Padahal hatinya sendiri berkata sebaliknya.
Ethan mendengus, menatap genangan air yang merendam lantai, “Lalu bagaimana dengan anak-anak? Kamu mau mereka tinggal di tempat seperti ini?”
Nathan buru-buru menimpali, “Paman, aku suka tinggal dengan Mama. Kami tidak mau pindah.”
Mata Ethan sempat melembut, menatap anak kecil itu yang polos namun tegar. Hatinyapun terasa nyeri, betapa anak sekecil itu sudah berusaha mengerti keadaan ibunya.
Baiklah, pikir Ethan, biar saja mereka tetap di sini, tapi aku tidak akan membiarkan anakku hidup sengsara. Diam-diam, ia bertekad akan membantu.

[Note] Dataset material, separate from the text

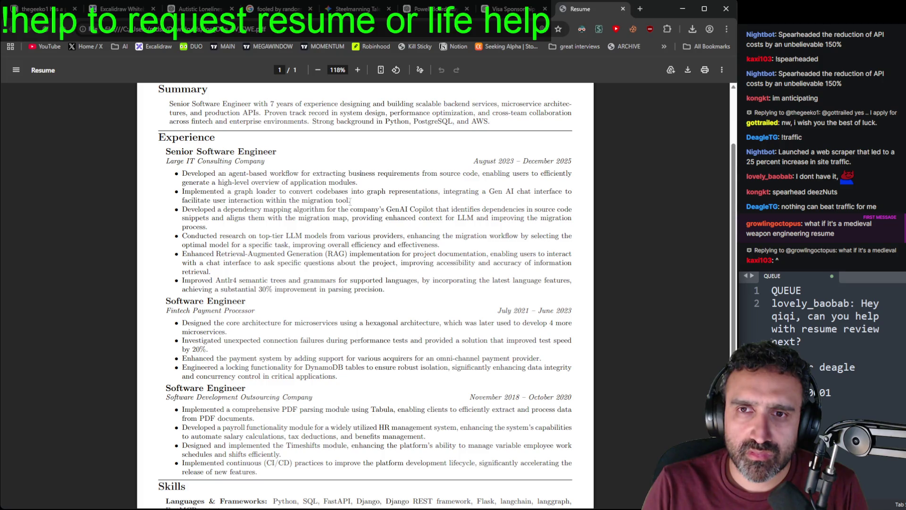
mouse_move(350, 200)
mouse_down()
mouse_move(189, 176)
mouse_move(185, 191)
mouse_up()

Tak lama kemudian, petugas perbaikan properti akhirnya datang, memeriksa dan mulai memperbaiki pipa.
Ethan hendak ikut memantau, tetapi Irish buru-buru menghadang di depan pintu, “Ethan, sudah malam, pulanglah. Istrimu pasti menunggu.”
Ethan mengerutkan alis, “Irish, kamu....”
“Aku apanya kamu?” potong Irish tanpa basa-basi. “Terima kasih bantuannya hari ini. Hati-hati di jalan, ya.”
Ethan menatapnya kesal, “Kamu sungguh keterlaluan.”
Tapi Irish tak bergeming, tetap berdiri menutup jalan masuk. Ia sadar semakin sering Ethan muncul, semakin besar risiko rahasia tentang anak-anak terbongkar.
Akhirnya Ethan hanya bisa berbalik, menatap Vivi dan Nathan sebentar sebelum pergi dengan wajah tak puas.